**WORK ORDER 1**
From the carbon trading article, write out the passage starting at "The U.S.’ pioneering" and ending at "needed to adapt.".
**WORK ORDER 2**
Condense the paragraph of the carbon trading article that opens "Under the 1997 Kyoto Protocol" into a shorter version that keeps its main facts.

**EXCERPT TO READ**
============
On Nov. 30, the world will descend on the deserts of Dubai for an annual climate summit with much fanfare, protest and policy. Debates will be held over fossil fuel phase-outs, building this novel loss and damage fund, and what our first global stocktake means for the Paris Agreement.
At COP28, the dueling “carbon pricing” and “carbon trading” will be thrown around in negotiation texts as case studies for the merit of market-based climate mechanisms. But as Earth continues to warm, the seas encroaching ever so slowly inland, the use of these programs will have to evolve and take on a new life, much like they have in the past.
By 1990, the ecosystems of the northeastern United States were severely degraded, with rocks weathering and forests shedding. More than 1,000 surveyed streams were found to be chronically acidic, a product of decades of acid rain fueled by extractive coal power plants. The region had been the U.S.’ economic engine, now hollowed by the dangerous, unknown impacts of unbridled nitrogen oxide and sulfur oxide emissions. Led by C. Boyden Gray, a lawyer in the Bush EPA, and rooted in neoclassical economics, the U.S. amended its monumental Clean Air Act to add a novel idea — a “cap-and-trade” system where emissions levels would be capped with allocated — and tradable — permits to pollute. The result was a 66% reduction in NOx levels and 94% reduction in SOx levels since 1980, saving billions in ecosystem services and improved quality of life. It was the first time a major environmental concern was mitigated through emissions trading, setting the stage for expansion around the globe.
The U.S.’ pioneering cap-and-trade system was effective for a number of reasons: its strong oversight, few point sources and streamlined trading systems. Most important, however, was its ability to reduce air pollution without slowing economic growth, without curbing emissions that warm our planet, a much more complicated task. To begin reducing carbon emissions, cap-and-trade needed to adapt.
Under the 1997 Kyoto Protocol, European nations took the lead in working toward a 5% global reduction in greenhouse gas emissions between 2008 and 2012, but needed to act unified. In 2003, the European Parliament passed a bill outlining a two-phased emissions trading scheme that initially gave freedom to member states before tightening rules and allowances. The mechanisms were simple: make nations purchase tradable allowances for a fee and penalize states that emitted past their share at a higher cost than an individual permit. This early version of carbon pricing was meant to realign national incentives to reduce emissions alongside a strengthening cap, with revenue generated from permit sales put toward sustainable investments.
============
**DATASET**
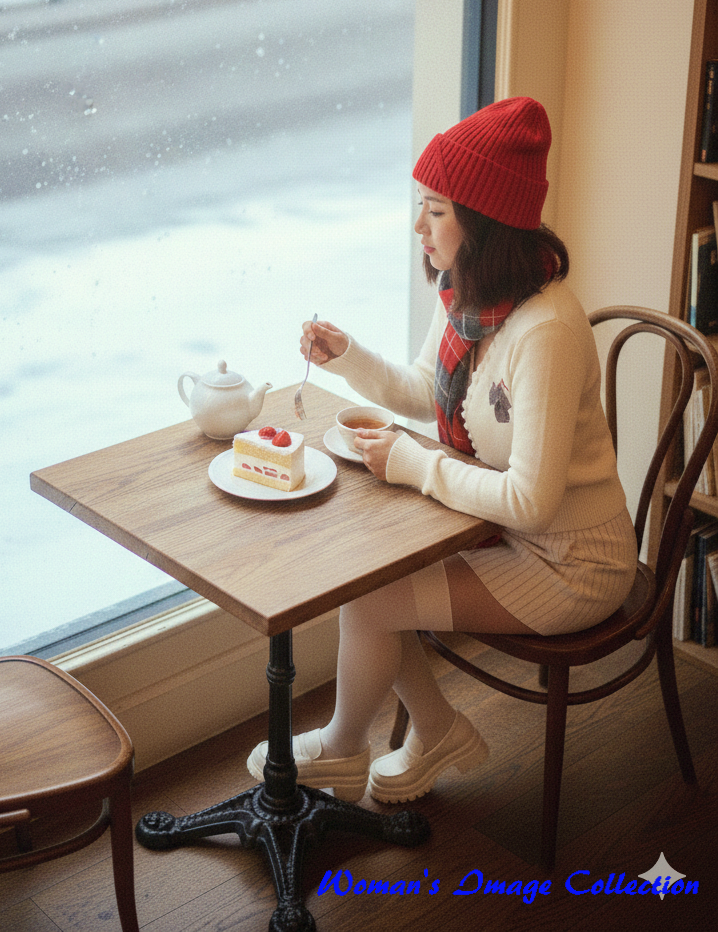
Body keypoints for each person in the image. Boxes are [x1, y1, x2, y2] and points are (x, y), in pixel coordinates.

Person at [247, 96, 638, 804]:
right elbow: (427, 389)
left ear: (483, 222)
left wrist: (416, 465)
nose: (417, 227)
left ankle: (344, 751)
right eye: (419, 206)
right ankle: (435, 730)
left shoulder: (544, 328)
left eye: (435, 211)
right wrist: (349, 357)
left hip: (573, 561)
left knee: (369, 601)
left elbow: (532, 498)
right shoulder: (466, 294)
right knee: (367, 583)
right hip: (506, 531)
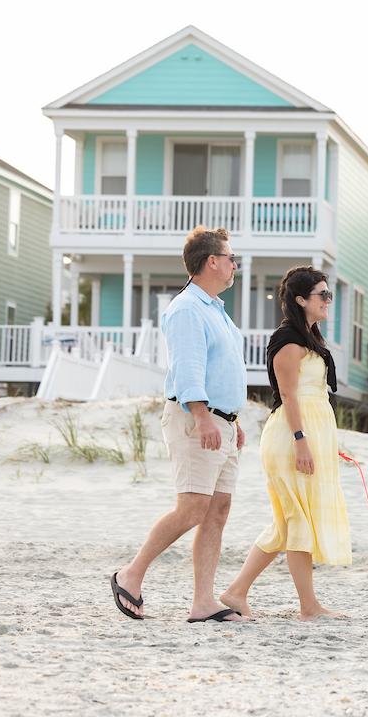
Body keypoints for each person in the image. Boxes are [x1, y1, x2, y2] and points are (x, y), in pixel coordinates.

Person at [109, 226, 248, 623]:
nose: (234, 264)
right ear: (211, 262)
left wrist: (230, 418)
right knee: (192, 508)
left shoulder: (214, 308)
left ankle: (203, 602)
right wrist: (204, 415)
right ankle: (129, 574)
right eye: (231, 257)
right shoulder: (188, 309)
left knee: (218, 510)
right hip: (194, 419)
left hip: (221, 421)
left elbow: (220, 368)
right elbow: (188, 370)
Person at [221, 266, 350, 621]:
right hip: (290, 438)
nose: (328, 301)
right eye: (322, 295)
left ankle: (235, 592)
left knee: (286, 524)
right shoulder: (288, 342)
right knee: (296, 521)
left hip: (308, 435)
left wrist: (322, 442)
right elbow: (290, 397)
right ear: (300, 300)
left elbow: (315, 398)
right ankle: (309, 607)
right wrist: (301, 441)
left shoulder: (309, 338)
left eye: (329, 295)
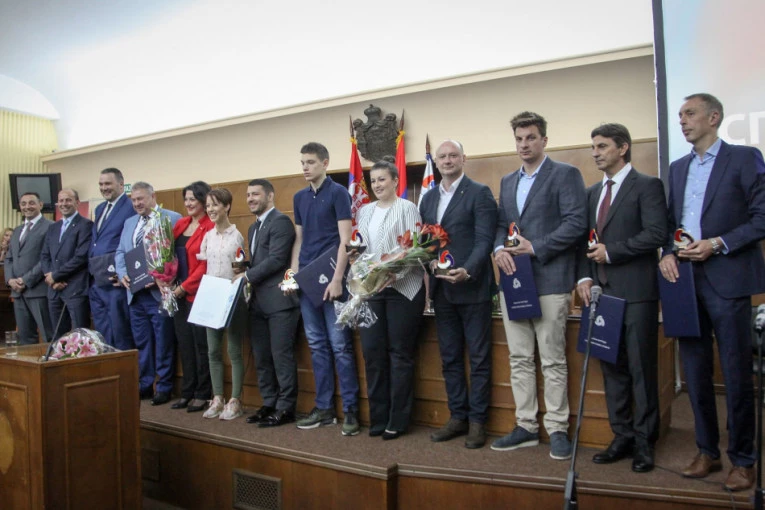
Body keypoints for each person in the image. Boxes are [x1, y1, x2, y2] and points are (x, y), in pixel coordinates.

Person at [658, 93, 765, 491]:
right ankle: (707, 451)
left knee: (736, 372)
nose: (682, 121)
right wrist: (667, 253)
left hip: (728, 276)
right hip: (685, 282)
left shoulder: (744, 158)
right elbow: (671, 223)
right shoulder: (678, 167)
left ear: (714, 117)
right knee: (695, 371)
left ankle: (743, 460)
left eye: (690, 113)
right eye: (680, 115)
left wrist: (717, 243)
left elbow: (762, 217)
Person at [491, 112, 586, 460]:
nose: (524, 144)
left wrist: (536, 247)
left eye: (530, 137)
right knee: (518, 358)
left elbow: (576, 223)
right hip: (515, 282)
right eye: (519, 139)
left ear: (544, 140)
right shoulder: (507, 181)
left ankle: (557, 428)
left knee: (552, 359)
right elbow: (501, 225)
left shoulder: (565, 174)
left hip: (550, 279)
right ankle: (526, 426)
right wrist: (498, 249)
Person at [576, 123, 667, 473]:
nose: (595, 153)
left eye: (602, 146)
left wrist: (612, 252)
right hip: (602, 295)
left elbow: (656, 234)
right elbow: (585, 243)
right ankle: (622, 435)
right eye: (593, 147)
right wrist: (585, 276)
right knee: (612, 370)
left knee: (641, 370)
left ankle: (645, 442)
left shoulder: (647, 185)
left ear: (623, 147)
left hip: (638, 293)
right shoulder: (591, 193)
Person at [419, 140, 497, 449]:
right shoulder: (428, 198)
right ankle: (457, 417)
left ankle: (477, 422)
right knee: (450, 357)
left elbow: (484, 240)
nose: (448, 160)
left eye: (453, 155)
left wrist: (469, 269)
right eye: (442, 156)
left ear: (464, 159)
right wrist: (428, 263)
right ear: (436, 162)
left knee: (478, 359)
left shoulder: (479, 193)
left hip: (473, 288)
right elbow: (425, 243)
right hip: (442, 291)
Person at [289, 142, 360, 436]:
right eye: (302, 162)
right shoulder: (299, 197)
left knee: (340, 346)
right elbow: (299, 240)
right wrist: (292, 274)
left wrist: (337, 278)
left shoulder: (338, 193)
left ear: (325, 163)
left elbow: (346, 240)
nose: (305, 167)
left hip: (333, 279)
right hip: (307, 280)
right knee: (317, 345)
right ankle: (325, 408)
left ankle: (351, 410)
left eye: (310, 162)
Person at [356, 159, 426, 440]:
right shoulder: (364, 211)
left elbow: (415, 249)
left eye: (382, 179)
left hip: (403, 289)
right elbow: (360, 248)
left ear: (396, 181)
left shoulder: (408, 208)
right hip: (372, 291)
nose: (377, 185)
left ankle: (397, 420)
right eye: (373, 180)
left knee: (399, 356)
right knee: (372, 353)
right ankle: (378, 417)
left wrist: (393, 273)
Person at [241, 179, 300, 427]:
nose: (250, 199)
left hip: (280, 302)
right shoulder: (253, 227)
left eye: (256, 194)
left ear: (270, 196)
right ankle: (269, 403)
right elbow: (258, 261)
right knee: (262, 357)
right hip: (258, 303)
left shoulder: (281, 222)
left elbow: (277, 260)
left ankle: (285, 408)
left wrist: (246, 276)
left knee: (281, 356)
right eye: (248, 195)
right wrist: (243, 269)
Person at [115, 181, 181, 405]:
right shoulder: (129, 222)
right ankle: (144, 384)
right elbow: (120, 252)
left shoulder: (172, 218)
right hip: (135, 294)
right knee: (142, 342)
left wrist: (161, 276)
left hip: (158, 292)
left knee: (163, 342)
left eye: (140, 199)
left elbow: (177, 255)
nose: (137, 203)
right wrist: (122, 273)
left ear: (153, 197)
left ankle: (164, 387)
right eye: (133, 200)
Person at [198, 188, 248, 421]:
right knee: (213, 350)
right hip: (211, 295)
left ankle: (235, 400)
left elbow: (240, 268)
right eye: (208, 205)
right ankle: (217, 397)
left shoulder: (236, 236)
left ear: (227, 206)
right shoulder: (208, 236)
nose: (210, 209)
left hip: (232, 295)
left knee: (234, 350)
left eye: (215, 205)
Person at [170, 181, 214, 413]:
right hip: (177, 294)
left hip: (198, 294)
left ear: (204, 201)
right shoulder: (181, 224)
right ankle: (187, 391)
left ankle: (202, 393)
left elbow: (205, 265)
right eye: (186, 199)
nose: (188, 203)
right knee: (185, 345)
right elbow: (168, 255)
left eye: (192, 199)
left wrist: (184, 287)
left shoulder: (210, 226)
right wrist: (166, 279)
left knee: (201, 346)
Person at [89, 168, 136, 351]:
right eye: (101, 184)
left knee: (120, 332)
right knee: (102, 334)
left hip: (116, 281)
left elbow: (133, 242)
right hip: (97, 279)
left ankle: (124, 368)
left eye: (108, 183)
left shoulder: (130, 206)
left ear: (121, 184)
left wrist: (125, 272)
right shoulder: (100, 208)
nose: (104, 188)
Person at [41, 189, 93, 339]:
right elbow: (45, 256)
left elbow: (81, 257)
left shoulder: (86, 225)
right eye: (61, 201)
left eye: (68, 200)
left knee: (80, 336)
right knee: (59, 337)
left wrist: (56, 275)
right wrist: (52, 279)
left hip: (75, 289)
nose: (64, 204)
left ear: (77, 202)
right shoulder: (53, 227)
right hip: (54, 290)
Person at [4, 192, 54, 344]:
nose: (27, 207)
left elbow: (47, 258)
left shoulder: (51, 227)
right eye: (23, 204)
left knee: (48, 335)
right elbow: (9, 258)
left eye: (31, 203)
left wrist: (25, 280)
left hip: (38, 290)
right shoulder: (17, 230)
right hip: (18, 292)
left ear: (40, 205)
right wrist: (10, 280)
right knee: (25, 338)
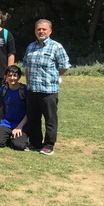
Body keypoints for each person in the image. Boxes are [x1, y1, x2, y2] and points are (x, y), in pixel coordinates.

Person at [23, 19, 71, 155]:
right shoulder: (30, 47)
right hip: (33, 90)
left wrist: (54, 76)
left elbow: (64, 66)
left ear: (50, 31)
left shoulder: (56, 47)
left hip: (48, 90)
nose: (41, 31)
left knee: (50, 119)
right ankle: (35, 143)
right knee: (33, 118)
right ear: (35, 31)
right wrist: (28, 84)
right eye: (38, 29)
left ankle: (49, 145)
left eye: (44, 29)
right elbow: (26, 67)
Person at [0, 65, 29, 150]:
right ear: (5, 77)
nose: (12, 78)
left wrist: (19, 127)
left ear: (19, 77)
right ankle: (10, 136)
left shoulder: (24, 90)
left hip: (21, 124)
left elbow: (29, 112)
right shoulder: (3, 90)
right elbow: (1, 108)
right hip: (6, 123)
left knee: (19, 146)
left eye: (15, 75)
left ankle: (21, 138)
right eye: (9, 75)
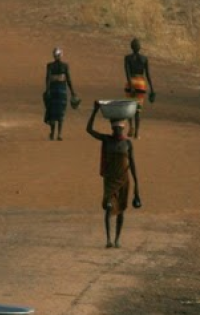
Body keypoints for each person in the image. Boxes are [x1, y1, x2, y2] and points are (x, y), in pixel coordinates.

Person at [86, 101, 137, 249]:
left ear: (123, 129)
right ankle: (108, 239)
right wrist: (95, 111)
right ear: (112, 129)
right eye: (115, 129)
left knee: (121, 210)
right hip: (110, 180)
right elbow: (89, 129)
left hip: (124, 180)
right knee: (109, 207)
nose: (117, 132)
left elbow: (133, 165)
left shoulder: (127, 144)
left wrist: (137, 188)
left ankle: (117, 239)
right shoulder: (107, 139)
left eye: (119, 130)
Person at [44, 48, 79, 141]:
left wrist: (47, 90)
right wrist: (72, 92)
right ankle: (59, 134)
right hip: (62, 91)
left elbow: (47, 79)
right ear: (61, 55)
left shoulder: (50, 66)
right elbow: (69, 79)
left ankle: (52, 133)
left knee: (51, 112)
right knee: (60, 114)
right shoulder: (65, 66)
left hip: (53, 90)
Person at [123, 38, 155, 139]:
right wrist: (152, 89)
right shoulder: (144, 59)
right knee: (138, 110)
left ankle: (131, 127)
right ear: (140, 47)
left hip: (131, 82)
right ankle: (137, 133)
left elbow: (127, 73)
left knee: (129, 107)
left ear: (131, 47)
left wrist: (131, 85)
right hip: (141, 84)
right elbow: (148, 74)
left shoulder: (127, 58)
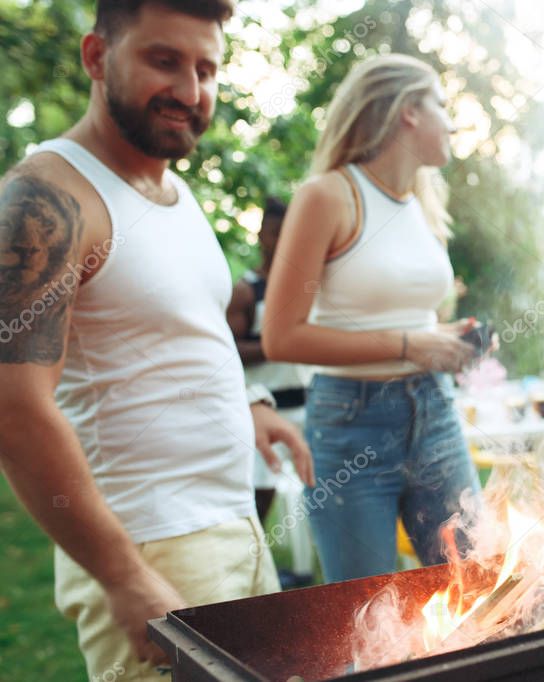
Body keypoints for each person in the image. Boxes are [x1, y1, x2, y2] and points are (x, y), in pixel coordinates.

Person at [0, 2, 313, 679]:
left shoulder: (174, 190)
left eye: (207, 69)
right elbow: (13, 409)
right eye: (163, 61)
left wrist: (250, 404)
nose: (191, 91)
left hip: (235, 528)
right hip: (152, 550)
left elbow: (179, 339)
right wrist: (122, 576)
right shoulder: (45, 198)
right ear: (95, 57)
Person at [262, 54, 483, 583]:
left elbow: (410, 320)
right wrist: (411, 343)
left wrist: (444, 340)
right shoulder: (328, 196)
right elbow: (280, 336)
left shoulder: (424, 203)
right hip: (350, 424)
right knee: (365, 615)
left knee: (477, 589)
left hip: (435, 410)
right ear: (408, 111)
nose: (451, 122)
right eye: (442, 106)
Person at [227, 197, 307, 524]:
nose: (282, 241)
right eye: (275, 232)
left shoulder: (306, 287)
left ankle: (304, 568)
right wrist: (279, 344)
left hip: (307, 405)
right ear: (261, 235)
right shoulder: (247, 291)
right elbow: (228, 351)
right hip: (266, 408)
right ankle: (253, 559)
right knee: (260, 495)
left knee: (320, 487)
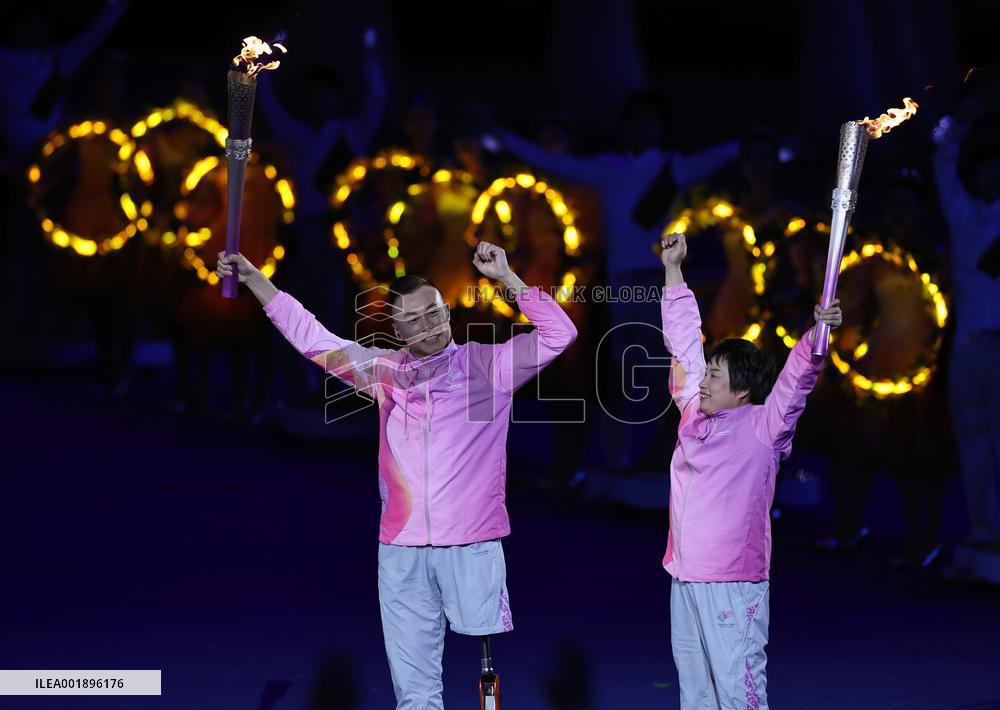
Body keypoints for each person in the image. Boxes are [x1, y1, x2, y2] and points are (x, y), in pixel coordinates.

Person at [215, 241, 577, 709]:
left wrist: (507, 277)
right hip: (401, 548)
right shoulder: (384, 373)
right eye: (415, 319)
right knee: (415, 689)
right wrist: (255, 280)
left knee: (484, 667)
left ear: (447, 312)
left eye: (434, 312)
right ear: (397, 329)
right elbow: (316, 341)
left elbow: (559, 334)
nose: (429, 325)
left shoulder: (489, 367)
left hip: (469, 544)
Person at [658, 231, 842, 708]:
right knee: (696, 696)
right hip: (685, 579)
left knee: (739, 696)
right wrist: (673, 269)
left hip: (735, 587)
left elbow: (797, 380)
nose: (703, 381)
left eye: (714, 376)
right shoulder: (693, 412)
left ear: (742, 391)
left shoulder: (765, 427)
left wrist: (817, 335)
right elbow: (682, 344)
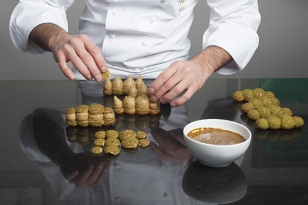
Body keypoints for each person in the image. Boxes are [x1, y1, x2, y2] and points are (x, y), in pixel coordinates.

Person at [9, 0, 261, 107]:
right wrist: (57, 37)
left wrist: (203, 65)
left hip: (171, 81)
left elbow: (238, 15)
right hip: (93, 77)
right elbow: (38, 4)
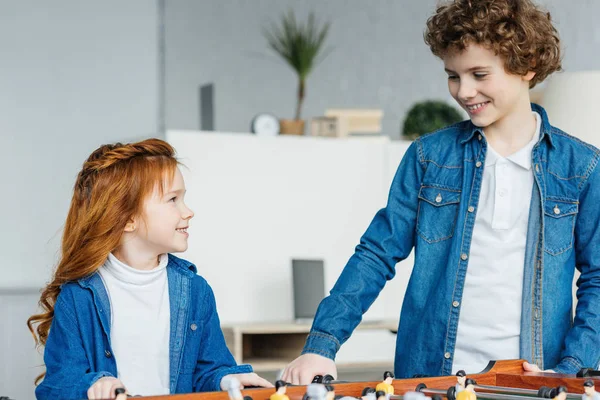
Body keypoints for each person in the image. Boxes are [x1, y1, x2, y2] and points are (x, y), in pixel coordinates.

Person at [282, 0, 600, 383]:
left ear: (527, 67)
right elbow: (375, 255)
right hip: (432, 378)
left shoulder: (581, 168)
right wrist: (322, 344)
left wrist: (569, 369)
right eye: (453, 76)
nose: (464, 91)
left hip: (533, 382)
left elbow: (597, 279)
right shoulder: (428, 157)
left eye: (479, 74)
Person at [27, 139, 272, 399]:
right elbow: (57, 386)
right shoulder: (79, 297)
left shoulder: (195, 290)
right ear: (128, 218)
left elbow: (206, 371)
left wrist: (225, 378)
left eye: (184, 198)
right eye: (173, 200)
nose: (188, 212)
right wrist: (93, 386)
============
**SOLUTION 1**
The U.S.’ pioneering cap-and-trade system was effective for a number of reasons: its strong oversight, few point sources and streamlined trading systems. Most important, however, was its ability to reduce air pollution without slowing economic growth, without curbing emissions that warm our planet, a much more complicated task. To begin reducing carbon emissions, cap-and-trade needed to adapt.

**SOLUTION 2**
Under the 1997 Kyoto Protocol, European nations led an effort toward a 5% global cut in greenhouse gas emissions from 2008 to 2012, which required united action. In 2003, the European Parliament passed a two-phase emissions trading scheme that first gave member states freedom and later tightened rules and allowances. Nations paid a fee for tradable allowances, and states that emitted beyond their share faced a penalty costlier than a single permit. This early carbon pricing aimed to align national incentives with a tightening cap, and permit revenue went to sustainable investments.